As soon as they were given the signal to disembark Laurie raced to her grandparents, leaving Nina to struggle with both suitcases. The roar of the ferry’s engine combined with Tammy’s accent, made even less intelligible due to her foghorn shout, meant that their hellos were a pantomime of confusion. So much for the promised peace and quiet of Hope Island. So much for the welcome embrace of what remained of Nina’s family.

Nina pulled on yesterday’s clothes and lumbered out of the den. The air reeked of bacon. She followed the smell to the dining room. Her family were sitting at the table, one on each side.

‘Moments too late!’ Tammy chirruped, still in the process of forking the last thin rasher of bacon onto her plate. She wiped the serving tray clean with a piece of kitchen roll. ‘There’s melon still left over – no, look, it’s past its best – or at least there’s oatmeal.’

‘Oatmeal would be lovely,’ Nina said, but Tammy only glanced at the kitchen without rising.

In the kitchen, Nina found a crumpled packet of oatmeal in a cupboard. When she shook it, it rattled hollowly. She sighed and tossed the packet in the bin below the sink.

When she rose, movement outside the window caught her eye. She thought of the bird that had attacked her and she reached up to touch the graze that ran across her throat. It didn’t hurt, and when she had checked in the mirror last night she had struggled to make out the line.

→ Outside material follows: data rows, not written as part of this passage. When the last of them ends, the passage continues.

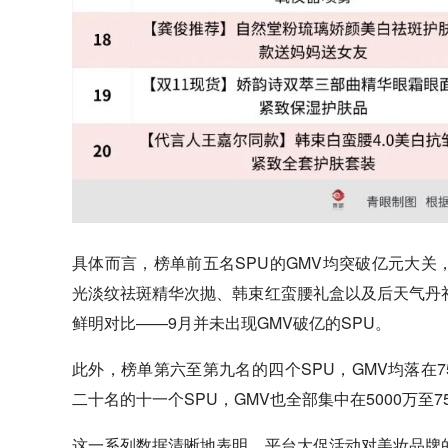
具体而言，榜单前五名SPU的GMV均突破亿元大关，
光淡纹祛斑精华次抛、韩束红蛮腰礼盒以及后天气丹
鲜明对比——9月并未出现GMV破亿的SPU。
此外，榜单第六至第九名的四个SPU，GMV均落在
二十名的十一个SPU，GMV也全部集中在5000万至
这一系列数据清晰地表明，平台大促活动对美妆品牌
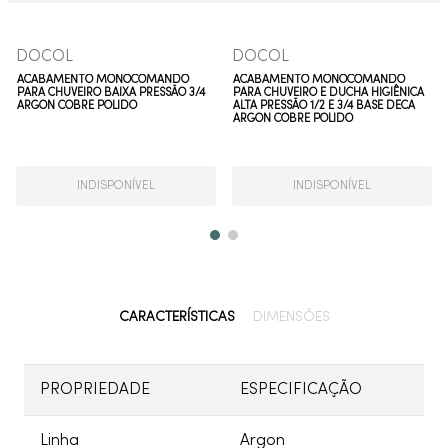
DOCOL
DOCOL
ACABAMENTO MONOCOMANDO
ACABAMENTO MONOCOMANDO
PARA CHUVEIRO BAIXA PRESSÃO 3/4
PARA CHUVEIRO E DUCHA HIGIÊNICA
ARGON COBRE POLIDO
ALTA PRESSÃO 1/2 E 3/4 BASE DECA
ARGON COBRE POLIDO
INDISPONÍVEL
INDISPONÍVEL
CARACTERÍSTICAS
DIMENSÕES
PROPRIEDADE
ESPECIFICAÇÃO
Linha
Argon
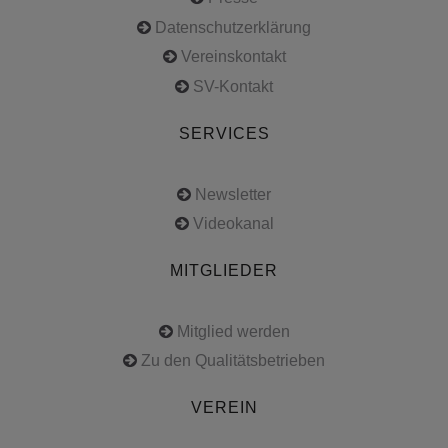
Datenschutzerklärung
Vereinskontakt
SV-Kontakt
SERVICES
Newsletter
Videokanal
MITGLIEDER
Mitglied werden
Zu den Qualitätsbetrieben
VEREIN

She pressed her hands on the cold sink and leant over it, peering through the grimy glass.

At first she saw nothing amongst the dense bushes beyond the scrubby cottage lawn. It was only when the figure shifted its position again that she identified its contours, its bare arms, its eyes peeping through the leaves.

It was a child. Could it be the same girl?

Before Nina could make out any further details, the figure retreated. The window was single-glazed, thin enough for her to hear a high-pitched laugh from outside.

Back in the dining room, she slumped into a chair and helped herself to coffee from the pot. Abram attempted to pour her cream from the jug. He frowned as she put her hand over the top of her cup, then instead poured it into his own empty cup and sipped it.